Exercise directions:
Retrieve every line of the data holding the word "įvairūs".

Stored records:
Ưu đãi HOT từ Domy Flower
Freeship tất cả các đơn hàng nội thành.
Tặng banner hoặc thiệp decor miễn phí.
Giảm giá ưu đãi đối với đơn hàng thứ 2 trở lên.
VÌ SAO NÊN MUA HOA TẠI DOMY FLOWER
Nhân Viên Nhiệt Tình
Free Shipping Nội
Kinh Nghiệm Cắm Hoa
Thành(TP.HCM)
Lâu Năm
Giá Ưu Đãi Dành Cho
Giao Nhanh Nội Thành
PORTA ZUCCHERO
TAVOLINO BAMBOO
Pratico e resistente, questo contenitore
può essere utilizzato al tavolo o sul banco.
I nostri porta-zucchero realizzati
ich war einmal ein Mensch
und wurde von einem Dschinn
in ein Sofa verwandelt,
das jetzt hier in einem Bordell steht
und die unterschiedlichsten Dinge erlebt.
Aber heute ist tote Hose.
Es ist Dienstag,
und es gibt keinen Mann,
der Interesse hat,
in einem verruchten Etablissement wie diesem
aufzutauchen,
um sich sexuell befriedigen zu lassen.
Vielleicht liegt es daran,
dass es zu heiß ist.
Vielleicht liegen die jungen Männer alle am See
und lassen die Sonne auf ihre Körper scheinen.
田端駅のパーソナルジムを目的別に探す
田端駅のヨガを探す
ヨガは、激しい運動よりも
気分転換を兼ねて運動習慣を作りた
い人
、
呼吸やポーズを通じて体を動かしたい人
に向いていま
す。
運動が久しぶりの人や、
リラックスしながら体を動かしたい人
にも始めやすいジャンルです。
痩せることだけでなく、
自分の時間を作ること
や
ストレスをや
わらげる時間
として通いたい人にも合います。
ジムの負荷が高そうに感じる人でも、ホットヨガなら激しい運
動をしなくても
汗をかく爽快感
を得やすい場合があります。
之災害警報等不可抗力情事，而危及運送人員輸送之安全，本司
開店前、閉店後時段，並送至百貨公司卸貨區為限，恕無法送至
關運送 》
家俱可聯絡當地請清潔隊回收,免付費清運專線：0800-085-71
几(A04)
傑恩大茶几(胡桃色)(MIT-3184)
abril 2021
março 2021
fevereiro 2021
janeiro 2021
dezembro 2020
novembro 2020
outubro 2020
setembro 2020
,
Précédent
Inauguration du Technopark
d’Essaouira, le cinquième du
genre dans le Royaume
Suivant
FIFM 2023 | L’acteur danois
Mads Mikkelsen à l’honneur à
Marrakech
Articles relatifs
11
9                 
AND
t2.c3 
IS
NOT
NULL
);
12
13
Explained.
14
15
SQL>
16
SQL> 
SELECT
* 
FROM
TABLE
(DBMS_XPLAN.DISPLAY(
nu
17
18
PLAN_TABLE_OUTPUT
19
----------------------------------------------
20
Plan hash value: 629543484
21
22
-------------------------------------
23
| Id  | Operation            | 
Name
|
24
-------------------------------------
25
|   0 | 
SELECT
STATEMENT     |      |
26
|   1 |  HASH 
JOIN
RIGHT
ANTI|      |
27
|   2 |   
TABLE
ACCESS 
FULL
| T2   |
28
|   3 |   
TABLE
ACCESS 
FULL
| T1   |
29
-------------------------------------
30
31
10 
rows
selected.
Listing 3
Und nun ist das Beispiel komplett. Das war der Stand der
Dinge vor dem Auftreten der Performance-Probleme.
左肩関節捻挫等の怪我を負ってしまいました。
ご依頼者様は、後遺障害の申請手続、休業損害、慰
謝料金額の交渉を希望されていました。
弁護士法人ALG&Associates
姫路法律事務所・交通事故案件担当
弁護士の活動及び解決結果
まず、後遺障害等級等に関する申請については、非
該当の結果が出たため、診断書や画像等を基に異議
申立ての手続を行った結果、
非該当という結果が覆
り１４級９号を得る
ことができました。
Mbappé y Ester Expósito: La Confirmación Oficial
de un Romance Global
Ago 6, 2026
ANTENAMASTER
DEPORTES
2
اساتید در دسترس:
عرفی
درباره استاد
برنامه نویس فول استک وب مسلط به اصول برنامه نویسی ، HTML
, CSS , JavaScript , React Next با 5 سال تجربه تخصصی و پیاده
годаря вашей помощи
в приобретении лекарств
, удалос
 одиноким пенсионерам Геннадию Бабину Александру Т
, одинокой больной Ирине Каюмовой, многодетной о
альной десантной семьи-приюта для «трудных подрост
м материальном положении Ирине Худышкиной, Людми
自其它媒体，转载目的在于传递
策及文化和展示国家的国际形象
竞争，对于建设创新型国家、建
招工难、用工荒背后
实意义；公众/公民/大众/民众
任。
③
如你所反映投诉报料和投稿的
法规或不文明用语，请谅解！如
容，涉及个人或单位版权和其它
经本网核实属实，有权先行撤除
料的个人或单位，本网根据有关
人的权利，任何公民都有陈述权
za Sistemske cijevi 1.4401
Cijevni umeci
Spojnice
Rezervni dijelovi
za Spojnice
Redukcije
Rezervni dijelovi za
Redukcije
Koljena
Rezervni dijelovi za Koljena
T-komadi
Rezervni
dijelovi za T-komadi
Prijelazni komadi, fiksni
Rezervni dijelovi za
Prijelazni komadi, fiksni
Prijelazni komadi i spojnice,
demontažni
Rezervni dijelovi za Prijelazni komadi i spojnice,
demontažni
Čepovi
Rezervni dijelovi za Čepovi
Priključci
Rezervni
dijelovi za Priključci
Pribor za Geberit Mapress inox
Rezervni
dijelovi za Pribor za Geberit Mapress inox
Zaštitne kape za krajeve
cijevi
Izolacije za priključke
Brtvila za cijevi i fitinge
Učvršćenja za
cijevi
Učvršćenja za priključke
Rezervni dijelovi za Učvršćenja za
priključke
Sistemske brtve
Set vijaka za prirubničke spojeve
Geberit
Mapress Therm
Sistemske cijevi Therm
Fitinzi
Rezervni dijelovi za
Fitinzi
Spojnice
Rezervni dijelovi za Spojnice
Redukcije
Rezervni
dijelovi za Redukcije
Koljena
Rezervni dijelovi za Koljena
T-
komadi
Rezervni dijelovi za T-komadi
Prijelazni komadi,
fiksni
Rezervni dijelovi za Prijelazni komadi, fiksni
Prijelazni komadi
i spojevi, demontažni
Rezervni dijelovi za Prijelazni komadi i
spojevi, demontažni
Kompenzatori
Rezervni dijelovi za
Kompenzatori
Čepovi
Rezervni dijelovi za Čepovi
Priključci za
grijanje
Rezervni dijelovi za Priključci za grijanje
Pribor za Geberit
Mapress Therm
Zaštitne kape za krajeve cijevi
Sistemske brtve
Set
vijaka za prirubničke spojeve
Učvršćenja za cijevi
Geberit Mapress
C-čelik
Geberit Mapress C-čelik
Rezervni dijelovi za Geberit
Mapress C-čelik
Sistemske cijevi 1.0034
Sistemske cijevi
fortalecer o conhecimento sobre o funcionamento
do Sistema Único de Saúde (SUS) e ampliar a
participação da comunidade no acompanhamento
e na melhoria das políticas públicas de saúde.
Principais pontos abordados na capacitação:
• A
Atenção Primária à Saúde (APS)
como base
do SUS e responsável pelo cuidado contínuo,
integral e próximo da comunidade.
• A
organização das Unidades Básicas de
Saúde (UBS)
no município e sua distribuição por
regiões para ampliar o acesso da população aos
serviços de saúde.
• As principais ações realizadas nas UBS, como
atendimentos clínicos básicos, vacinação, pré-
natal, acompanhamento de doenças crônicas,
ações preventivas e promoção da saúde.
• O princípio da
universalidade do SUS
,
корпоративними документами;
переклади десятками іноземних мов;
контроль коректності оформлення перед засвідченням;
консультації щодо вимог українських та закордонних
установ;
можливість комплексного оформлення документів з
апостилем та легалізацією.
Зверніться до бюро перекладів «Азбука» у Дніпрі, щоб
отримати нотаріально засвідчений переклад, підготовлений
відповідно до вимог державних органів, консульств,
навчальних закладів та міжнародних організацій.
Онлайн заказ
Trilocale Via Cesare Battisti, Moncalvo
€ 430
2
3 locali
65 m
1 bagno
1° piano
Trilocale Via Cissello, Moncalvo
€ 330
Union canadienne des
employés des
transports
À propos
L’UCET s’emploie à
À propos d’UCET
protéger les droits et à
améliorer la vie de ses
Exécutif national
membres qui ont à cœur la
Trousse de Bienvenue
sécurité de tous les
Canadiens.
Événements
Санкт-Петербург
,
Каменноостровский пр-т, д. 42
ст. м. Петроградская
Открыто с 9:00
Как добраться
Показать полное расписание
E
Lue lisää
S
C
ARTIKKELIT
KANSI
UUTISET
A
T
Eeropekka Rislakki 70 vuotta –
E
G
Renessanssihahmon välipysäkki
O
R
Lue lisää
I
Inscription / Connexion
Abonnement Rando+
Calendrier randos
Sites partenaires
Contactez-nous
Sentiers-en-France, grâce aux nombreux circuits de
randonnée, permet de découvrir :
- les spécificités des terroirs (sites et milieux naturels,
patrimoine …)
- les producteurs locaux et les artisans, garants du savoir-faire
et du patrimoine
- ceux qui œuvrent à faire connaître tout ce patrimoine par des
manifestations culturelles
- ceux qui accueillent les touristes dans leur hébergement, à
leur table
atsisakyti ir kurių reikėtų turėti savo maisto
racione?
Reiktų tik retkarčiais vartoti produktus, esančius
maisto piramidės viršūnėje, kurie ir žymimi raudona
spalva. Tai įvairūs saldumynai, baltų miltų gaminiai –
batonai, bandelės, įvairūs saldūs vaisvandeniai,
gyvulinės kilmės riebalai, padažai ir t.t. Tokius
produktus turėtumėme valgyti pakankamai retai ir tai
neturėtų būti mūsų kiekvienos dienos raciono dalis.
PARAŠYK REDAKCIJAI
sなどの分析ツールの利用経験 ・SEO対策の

Worked solution:
spalva. Tai įvairūs saldumynai, baltų miltų gaminiai –
batonai, bandelės, įvairūs saldūs vaisvandeniai,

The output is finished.